KenanHanke / rbloom

A fast, simple and lightweight Bloom filter library for Python, implemented in Rust.
MIT License
228 stars 15 forks source link

Adding library for comparisons #14

Open jiwidi opened 1 day ago

jiwidi commented 1 day ago

Hi!

First thanks for the work done with rbloom. Are you aware of the library https://pypi.org/project/shaped-bloom-filter/ which is a wrapper in top of a go bloom filter. Curious to know performance between this and your rust implementation.

Thanks!

Dr-Emann commented 1 day ago

shaped-bloom-filter appears to only support 32 bit integers for its BloomFilter type (which seems pretty limiting).

However, its BloomFilterExtended supports bytes (with separate function names).

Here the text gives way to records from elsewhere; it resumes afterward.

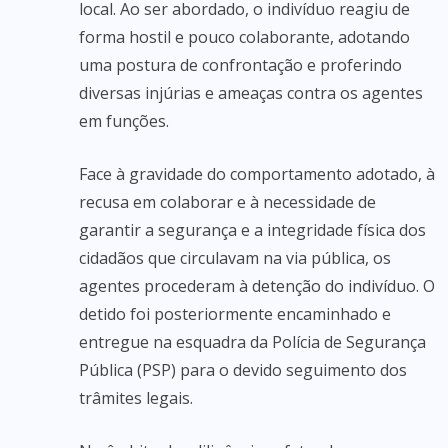
local. Ao ser abordado, o indivíduo reagiu de
forma hostil e pouco colaborante, adotando
uma postura de confrontação e proferindo
diversas injúrias e ameaças contra os agentes
em funções.
Face à gravidade do comportamento adotado, à
recusa em colaborar e à necessidade de
garantir a segurança e a integridade física dos
cidadãos que circulavam na via pública, os
agentes procederam à detenção do indivíduo. O
detido foi posteriormente encaminhado e
entregue na esquadra da Polícia de Segurança
Pública (PSP) para o devido seguimento dos
trâmites legais.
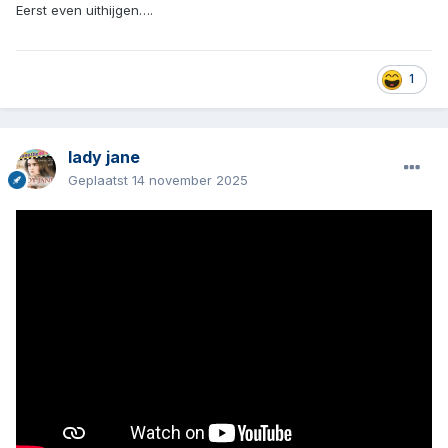
Eerst even uithijgen….
1
lady jane
Geplaatst
14 november 2025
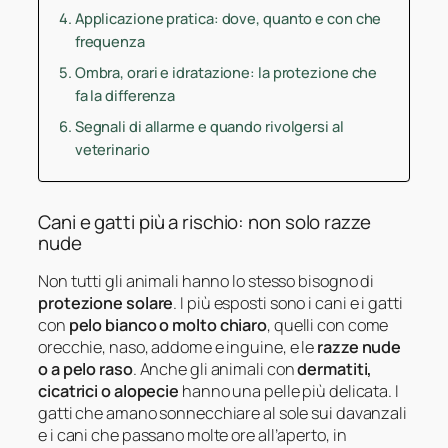
Applicazione pratica: dove, quanto e con che
frequenza
Ombra, orari e idratazione: la protezione che
fa la differenza
Segnali di allarme e quando rivolgersi al
veterinario
Cani e gatti più a rischio: non solo razze
nude
Non tutti gli animali hanno lo stesso bisogno di
protezione solare
. I più esposti sono i cani e i gatti
con
pelo bianco o molto chiaro
, quelli con
come
orecchie, naso, addome e inguine, e le
razze nude
o a pelo raso
. Anche gli animali con
dermatiti,
cicatrici o alopecie
hanno una pelle più delicata. I
gatti che amano sonnecchiare al sole sui davanzali
e i cani che passano molte ore all’aperto, in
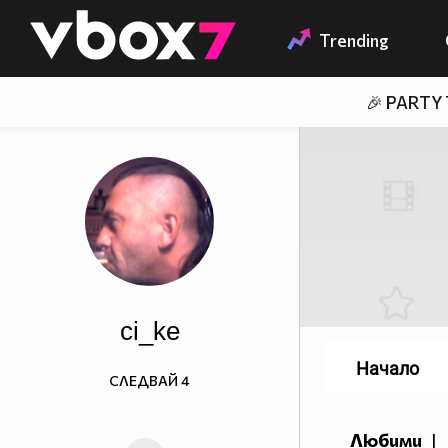
Member of
👾
Trending
🎉 PARTY
ci_ke
Начало
СЛЕДВАЙ
4
Любими
|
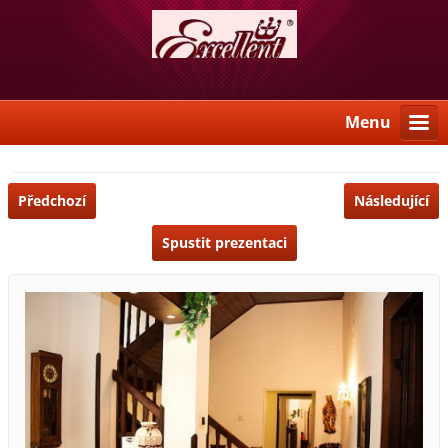
Menu
Předchozí
Následující
Spustit prezentaci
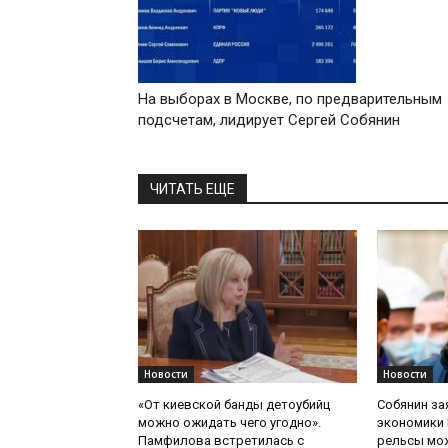
На выборах в Москве, по предварительным
подсчетам, лидирует Сергей Собянин
ЧИТАТЬ ЕЩЕ
Новости
Новости
«От киевской банды детоубийц
Собянин за
можно ожидать чего угодно».
экономики 
Памфилова встретилась с
рельсы мож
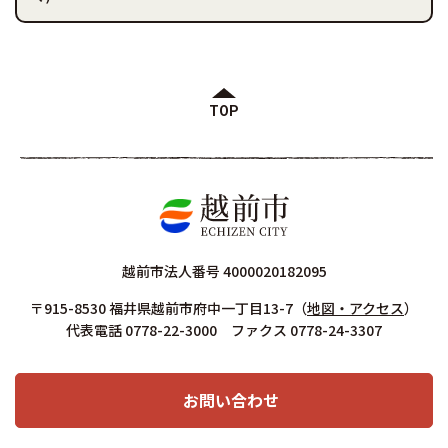
TOP
越前市法人番号 4000020182095
〒915-8530 福井県越前市府中一丁目13-7
（
地図・アクセス
）
代表電話 0778-22-3000 ファクス 0778-24-3307
お問い合わせ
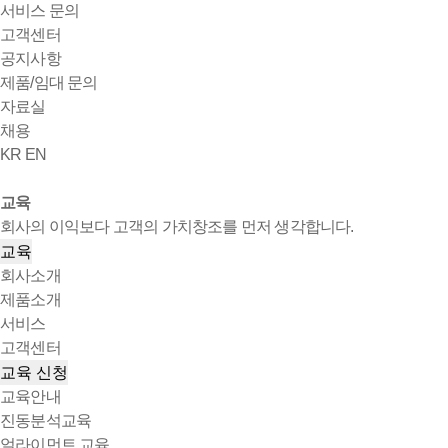
서비스 문의
고객센터
공지사항
제품/임대 문의
자료실
채용
KR
EN
교육
회사의 이익보다 고객의 가치창조를 먼저 생각합니다.
교육
회사소개
제품소개
서비스
고객센터
교육 신청
교육안내
진동분석교육
얼라이먼트 교육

But when comparing performance, it appears to be the slowest implementation of any we compare with by far:

For example, using the following code:

import time

import rbloom
import shaped_bloom_filter

NUM_ITEMS = 100_000

def time_run(bloom_type) -> float:
    start = time.perf_counter()
    bf = bloom_type(NUM_ITEMS, 0.01)
    for i in range(NUM_ITEMS):
        bf.add(i)
    for i in range(NUM_ITEMS):
        if i not in bf:
            raise ValueError("Should be no false negatives")
    end = time.perf_counter()
    return end - start

print(f"rbloom              {time_run(rbloom.Bloom):.4f} sec to run {NUM_ITEMS} items")
print(f"shaped-bloom-filter {time_run(shaped_bloom_filter.BloomFilter):.4f} sec to run {NUM_ITEMS} items")

Outputs the following on my machine (m1 pro mac):

rbloom              0.0106 sec to run 100000 items
shaped-bloom-filter 31.3293 sec to run 100000 items

(approximately 3000 times slower).

I'm using Python 3.11.10, and installed with pip install shaped-bloom-filter setuptools (shaped-bloom-filter seems to require setuptools to be installed, but doesn't specify it as a dependency).

Unless I've done something wildly wrong, I don't think shaped-bloom-filter is even close to competitive, even when using ints directly.

jiwidi commented 1 day ago

shaped-bloom-filter appears to only support 32 bit integers for its BloomFilter type (which seems pretty limiting).

However, its BloomFilterExtended supports bytes (with separate function names).

But when comparing performance, it appears to be the slowest implementation of any we compare with by far:

For example, using the following code:

import time

import rbloom
import shaped_bloom_filter

NUM_ITEMS = 100_000

def time_run(bloom_type) -> float:
    start = time.perf_counter()
    bf = bloom_type(NUM_ITEMS, 0.01)
    for i in range(NUM_ITEMS):
        bf.add(i)
    for i in range(NUM_ITEMS):
        if i not in bf:
            raise ValueError("Should be no false negatives")
    end = time.perf_counter()
    return end - start

print(f"rbloom              {time_run(rbloom.Bloom):.4f} sec to run {NUM_ITEMS} items")
print(f"shaped-bloom-filter {time_run(shaped_bloom_filter.BloomFilter):.4f} sec to run {NUM_ITEMS} items")

Outputs the following on my machine (m1 pro mac):

rbloom              0.0106 sec to run 100000 items
shaped-bloom-filter 31.3293 sec to run 100000 items

(approximately 3000 times slower).

I'm using Python 3.11.10, and installed with pip install shaped-bloom-filter setuptools (shaped-bloom-filter seems to require setuptools to be installed, but doesn't specify it as a dependency).

Unless I've done something wildly wrong, I don't think shaped-bloom-filter is even close to competitive, even when using ints directly.

thanks this is what I was looking, any chance to test with int32s too?

but very promising for rbloom!

Dr-Emann commented 1 day ago

The test above does use int32s, it doesn't use BloomFilterExtended.